■ Improvisan hogar en vagón abandonado
Desesperanza a la orilla de las vías
Ampliar la imagen Natalia y sus hijos se han acostumbrado al reducido espacio y a la falta de servicios. La mujer argumenta que otras zonas son más inseguras o están fuera de sus posibilidades económicas Foto: Leopoldo Ramos
Ampliar la imagen Reyna y José viven junto con su madre, Natalia Granados, en un vagón de ferrocarril abandonado cerca de la zona industrial de Ramos Arizpe, Coahuila Foto: Leopoldo Ramos
Ramos Arizpe, Coah. 2 de agosto. Natalia no pierde la sonrisa, salvo cuando recuerda a su hijo mayor, José Alberto, quien murió hace un año, justo cuando cumplió los 15, quizás fastidiado por la miseria.
“Se ahorcó”, dice esta ama de casa de 34 años de edad, quien se esfuerza para que la voz no se le quiebre al hablar de quien le ayudó “desde niño” a conseguir unas cuantas monedas.
“Fue en la noche, cuando estábamos dormidos. Nos dimos cuenta en la mañana, cuando salí a buscarlo. No lo vi acostado en su cama. De ahí ató una cuerda y se dejó caer”, dice y apunta a la escalera de metal soldada al vagón de ferrocarril abandonado cerca de la zona industrial de Ramos Arizpe, donde vive con sus tres hijos: Jesús, de siete años de edad; Reyna Esperanza, de 12, y Cecilia, de 14.
Natalia Granados Gutiérrez observa con detenimiento las flores recién regadas que puso en el sitio donde su hijo mayor se quitó la vida. “Hace 12 años decidimos abandonar San Martín de Las Vacas –ejido al que se llega por la antigua carretera a Monclova– con la esperanza de encontrar mejor nivel de vida en Ramos Arizpe”, bastión del Partido Acción Nacional en la entidad.
Salió del pueblo en compañía de su esposo, quien era alcohólico y la abandonó hace seis años. “Cuando se fue los niños lo extrañaban, pero a fin de cuentas no trabajaba y siempre estaba borracho”, recordó. Contó que hace algunos días un conocido le informó que su marido se encontraba en un hospital, abatido por la cirrosis.
–¿Ha ido a visitarlo?
–No. Tengo que trabajar. Con un día que no trabaje no hay comida. Además, no tengo con quién dejar a los niños –responde con la mirada clavada en el suelo.
Natalia y sus hijos ocuparon el vagón cuando llegaron de su pueblo y nadie les cobra renta ni amenaza con desalojarlos. En el vagón contiguo al de Natalia vive otra familia.
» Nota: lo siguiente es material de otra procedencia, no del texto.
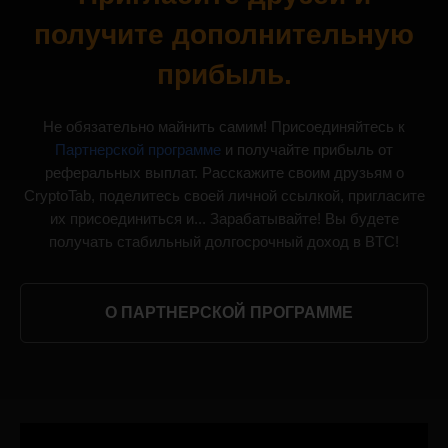
получите дополнительную
прибыль.
Не обязательно майнить самим! Присоединяйтесь к
Партнерской программе
и получайте прибыль от
реферальных выплат. Расскажите своим друзьям о
CryptoTab, поделитесь своей личной ссылкой, пригласите
их присоединиться и... Зарабатывайте! Вы будете
получать стабильный долгосрочный доход в BTC!
О ПАРТНЕРСКОЙ ПРОГРАММЕ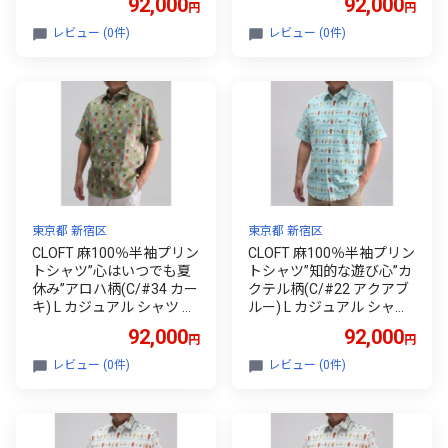
92,000
92,000
円
円
パレル 日本製 ギフト 新宿
パレル 日本製 ギフト 新宿
0139-040-S08-5
0139-040-S08-4
レビュー (0件)
レビュー (0件)
東京都 新宿区
東京都 新宿区
CLOFT 麻100％半袖プリン
CLOFT 麻100％半袖プリン
トシャツ”心はいつでも夏
トシャツ”知的な遊び心”カ
休み”アロハ柄(C/#34 カー
クテル柄(C/#22 アクアブ
キ) L カジュアル シャツ 上
ルー) L カジュアル シャツ
質 ファッション アパレル
上質 ファッション アパレ
92,000
92,000
円
円
日本製 ギフト 新宿 0139-0
ル 日本製 ギフト 新宿 013
40-S08-2
9-039-S08-5
レビュー (0件)
レビュー (0件)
Hasta hace dos años había cinco carros ocupados.
“Antes éramos más los que vivíamos así. Estaba mejor, porque entre todos nos ayudábamos, pero a algunos les dieron casa; otros se fueron a otras ciudades y ya nada más quedamos nosotros”, dijo.
En el vagón Natalia adaptó una recámara en la que duermen sus dos hijos más pequeños; también instaló una especie de estancia con una televisión; otra parte sirve de cocina y recámara, donde duerme con su hija mayor.
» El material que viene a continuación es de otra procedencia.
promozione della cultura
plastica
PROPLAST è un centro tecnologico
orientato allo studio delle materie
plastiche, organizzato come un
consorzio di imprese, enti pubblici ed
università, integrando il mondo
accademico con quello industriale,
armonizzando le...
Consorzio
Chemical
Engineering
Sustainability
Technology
A falta de baño, tienen que ir al monte o pedir que les dejen usar el de alguna de las viviendas cercanas. La energía eléctrica se las proporciona una vecina y el agua la acarrean en botes desde una toma comunitaria que está a 200 metros.
Natalia comentó que sus dos hijos más pequeños acuden a una escuela primaria localizada a cinco cuadras y la mayor cursa la secundaria. Ella se gana el sustento limpiando casas, lavando y planchando ajeno. Gana 50 pesos diarios, con los que compra frijoles y arroz, principalmente.
Cuando se le pregunta si las autoridades le han ofrecido una alternativa de vivienda, contestó: “Uno se acostumbra a vivir así. Con tantos años en la pobreza, ya no resulta extraño. Hace tiempo nos querían mandar a El Mirador (una colonia en el surponiente del municipio), pero no quise, porque allá hay mucho pandillero, la escuela de los niños queda muy lejos y pagaría renta. ¿De dónde?”
Para divertirse, los niños lanzan piedras al tren de carga y saludan a los migrantes centroamericanos que se dirigen a Estados Unidos.
Natalia aseguró que la mejor época del año para ella y sus hijos es la primavera, pues el frío amaina y el calor es incipiente. “En el invierno se siente mucho, frío por el fierro, pero cuando hace calor ni le cuento: no puede uno dormir, siente que se ahoga”, apuntó.
–¿Y cuando pasa el tren?
–Huy, todo se mueve. A veces se siente como si el vagón se fuera a voltear, pero no pasa nada. Ya estamos acostumbrados.